— Work order —
What lines of the data hold the string "Portugal"? Pull each one out.

Page-level text extractions:
::::

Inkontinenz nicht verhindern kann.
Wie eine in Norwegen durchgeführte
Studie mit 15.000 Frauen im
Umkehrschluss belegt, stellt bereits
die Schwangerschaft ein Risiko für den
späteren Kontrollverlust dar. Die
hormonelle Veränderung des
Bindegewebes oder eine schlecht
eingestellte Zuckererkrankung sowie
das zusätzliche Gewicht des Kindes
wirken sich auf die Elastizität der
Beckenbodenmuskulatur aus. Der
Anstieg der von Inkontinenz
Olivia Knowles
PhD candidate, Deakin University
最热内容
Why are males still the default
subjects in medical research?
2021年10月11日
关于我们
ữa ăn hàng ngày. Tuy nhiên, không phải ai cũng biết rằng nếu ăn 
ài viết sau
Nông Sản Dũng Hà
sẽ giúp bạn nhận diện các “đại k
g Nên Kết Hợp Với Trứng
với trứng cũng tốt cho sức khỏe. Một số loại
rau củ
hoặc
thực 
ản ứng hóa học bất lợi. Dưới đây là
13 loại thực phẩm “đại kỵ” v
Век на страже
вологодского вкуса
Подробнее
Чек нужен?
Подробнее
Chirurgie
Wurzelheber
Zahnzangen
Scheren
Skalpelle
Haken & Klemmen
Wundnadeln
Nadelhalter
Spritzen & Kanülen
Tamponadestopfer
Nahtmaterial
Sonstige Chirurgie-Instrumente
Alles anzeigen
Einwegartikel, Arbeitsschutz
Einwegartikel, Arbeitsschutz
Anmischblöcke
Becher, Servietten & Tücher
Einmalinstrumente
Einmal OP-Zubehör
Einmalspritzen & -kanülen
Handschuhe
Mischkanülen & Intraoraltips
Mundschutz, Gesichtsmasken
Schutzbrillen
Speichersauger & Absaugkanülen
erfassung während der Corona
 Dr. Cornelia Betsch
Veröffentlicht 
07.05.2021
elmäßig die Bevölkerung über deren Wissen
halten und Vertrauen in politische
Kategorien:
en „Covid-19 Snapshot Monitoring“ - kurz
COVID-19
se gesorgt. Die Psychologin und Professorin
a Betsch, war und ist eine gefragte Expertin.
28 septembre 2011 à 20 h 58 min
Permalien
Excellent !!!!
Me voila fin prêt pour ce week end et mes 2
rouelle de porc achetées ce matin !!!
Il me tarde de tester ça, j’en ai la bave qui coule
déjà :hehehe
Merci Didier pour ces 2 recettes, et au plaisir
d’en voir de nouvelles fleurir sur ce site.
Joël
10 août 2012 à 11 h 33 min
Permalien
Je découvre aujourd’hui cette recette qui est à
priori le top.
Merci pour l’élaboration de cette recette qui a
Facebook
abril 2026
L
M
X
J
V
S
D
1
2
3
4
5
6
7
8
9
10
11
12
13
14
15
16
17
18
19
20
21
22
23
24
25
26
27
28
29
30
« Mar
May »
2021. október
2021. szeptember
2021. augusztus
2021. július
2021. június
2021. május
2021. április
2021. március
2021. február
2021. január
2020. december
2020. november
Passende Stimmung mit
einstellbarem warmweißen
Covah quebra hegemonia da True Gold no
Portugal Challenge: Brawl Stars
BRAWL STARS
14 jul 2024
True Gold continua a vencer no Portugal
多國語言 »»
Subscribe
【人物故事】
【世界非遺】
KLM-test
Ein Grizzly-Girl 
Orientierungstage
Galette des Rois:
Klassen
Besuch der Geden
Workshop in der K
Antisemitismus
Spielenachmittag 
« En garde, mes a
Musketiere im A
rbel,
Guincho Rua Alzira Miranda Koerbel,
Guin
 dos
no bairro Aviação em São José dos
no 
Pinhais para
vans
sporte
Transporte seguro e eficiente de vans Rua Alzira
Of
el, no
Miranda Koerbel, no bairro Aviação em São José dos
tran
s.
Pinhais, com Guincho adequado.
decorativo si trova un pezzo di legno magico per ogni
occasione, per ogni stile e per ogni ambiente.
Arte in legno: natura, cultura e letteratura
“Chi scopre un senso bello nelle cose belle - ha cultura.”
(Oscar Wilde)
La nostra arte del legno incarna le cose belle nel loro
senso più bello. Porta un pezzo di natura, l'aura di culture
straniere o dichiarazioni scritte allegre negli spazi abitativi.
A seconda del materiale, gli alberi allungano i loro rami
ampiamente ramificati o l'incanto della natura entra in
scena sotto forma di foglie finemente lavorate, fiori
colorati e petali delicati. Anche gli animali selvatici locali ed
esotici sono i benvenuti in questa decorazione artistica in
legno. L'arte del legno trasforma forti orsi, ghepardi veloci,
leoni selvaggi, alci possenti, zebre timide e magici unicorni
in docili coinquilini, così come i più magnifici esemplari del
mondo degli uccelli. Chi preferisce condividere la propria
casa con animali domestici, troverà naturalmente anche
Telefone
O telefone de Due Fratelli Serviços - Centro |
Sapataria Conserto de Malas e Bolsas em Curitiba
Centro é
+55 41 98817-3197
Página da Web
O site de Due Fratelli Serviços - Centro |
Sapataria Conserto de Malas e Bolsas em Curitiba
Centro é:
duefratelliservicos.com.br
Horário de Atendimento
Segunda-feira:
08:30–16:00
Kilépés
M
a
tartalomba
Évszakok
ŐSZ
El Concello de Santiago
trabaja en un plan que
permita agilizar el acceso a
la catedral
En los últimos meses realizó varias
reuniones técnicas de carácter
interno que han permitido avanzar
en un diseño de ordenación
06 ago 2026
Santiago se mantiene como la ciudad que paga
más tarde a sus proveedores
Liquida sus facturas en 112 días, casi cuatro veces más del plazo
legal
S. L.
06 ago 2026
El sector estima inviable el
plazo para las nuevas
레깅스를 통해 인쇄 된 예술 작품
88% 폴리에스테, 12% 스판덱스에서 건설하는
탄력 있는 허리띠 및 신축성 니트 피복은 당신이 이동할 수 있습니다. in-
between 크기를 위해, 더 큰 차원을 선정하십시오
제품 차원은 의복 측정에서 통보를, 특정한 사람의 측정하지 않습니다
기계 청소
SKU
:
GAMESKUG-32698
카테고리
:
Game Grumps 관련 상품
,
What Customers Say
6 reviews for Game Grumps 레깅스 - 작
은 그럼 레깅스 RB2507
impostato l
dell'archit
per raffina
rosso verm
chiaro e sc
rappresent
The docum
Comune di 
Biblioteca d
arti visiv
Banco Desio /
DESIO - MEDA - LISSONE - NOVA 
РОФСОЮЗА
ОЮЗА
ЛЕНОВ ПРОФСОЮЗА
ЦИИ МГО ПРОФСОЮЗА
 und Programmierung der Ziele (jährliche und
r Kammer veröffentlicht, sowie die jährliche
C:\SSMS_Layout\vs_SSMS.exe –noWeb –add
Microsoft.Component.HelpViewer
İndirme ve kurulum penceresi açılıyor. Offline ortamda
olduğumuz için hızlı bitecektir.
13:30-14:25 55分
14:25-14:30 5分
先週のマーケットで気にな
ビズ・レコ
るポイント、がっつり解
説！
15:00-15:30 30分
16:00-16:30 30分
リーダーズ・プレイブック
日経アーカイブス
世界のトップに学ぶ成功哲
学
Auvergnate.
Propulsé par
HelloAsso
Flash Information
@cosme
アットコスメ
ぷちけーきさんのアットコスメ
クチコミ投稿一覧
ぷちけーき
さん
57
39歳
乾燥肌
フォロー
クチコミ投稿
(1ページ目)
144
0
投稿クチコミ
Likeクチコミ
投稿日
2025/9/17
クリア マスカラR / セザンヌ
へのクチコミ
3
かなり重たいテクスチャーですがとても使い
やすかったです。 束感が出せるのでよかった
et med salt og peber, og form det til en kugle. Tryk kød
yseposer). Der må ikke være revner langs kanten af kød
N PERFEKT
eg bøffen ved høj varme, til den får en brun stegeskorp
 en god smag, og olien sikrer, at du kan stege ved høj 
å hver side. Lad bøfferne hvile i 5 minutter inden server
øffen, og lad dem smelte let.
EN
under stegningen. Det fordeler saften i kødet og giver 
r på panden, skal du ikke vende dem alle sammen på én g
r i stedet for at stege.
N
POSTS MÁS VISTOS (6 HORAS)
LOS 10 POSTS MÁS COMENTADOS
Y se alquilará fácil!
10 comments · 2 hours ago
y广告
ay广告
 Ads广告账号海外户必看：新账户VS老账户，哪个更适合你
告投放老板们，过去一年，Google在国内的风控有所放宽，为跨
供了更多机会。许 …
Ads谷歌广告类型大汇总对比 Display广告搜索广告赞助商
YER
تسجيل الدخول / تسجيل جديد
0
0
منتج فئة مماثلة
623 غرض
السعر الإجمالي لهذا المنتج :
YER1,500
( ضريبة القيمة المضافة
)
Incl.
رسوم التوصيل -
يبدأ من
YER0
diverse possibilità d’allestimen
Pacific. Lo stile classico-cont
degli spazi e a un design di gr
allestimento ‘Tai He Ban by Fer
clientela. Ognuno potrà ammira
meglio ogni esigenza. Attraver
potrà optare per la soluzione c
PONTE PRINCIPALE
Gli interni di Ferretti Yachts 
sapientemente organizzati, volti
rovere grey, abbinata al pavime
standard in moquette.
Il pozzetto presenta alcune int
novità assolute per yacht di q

::::

— Result for this task —
Portugal Challenge: Brawl Stars
True Gold continua a vencer no Portugal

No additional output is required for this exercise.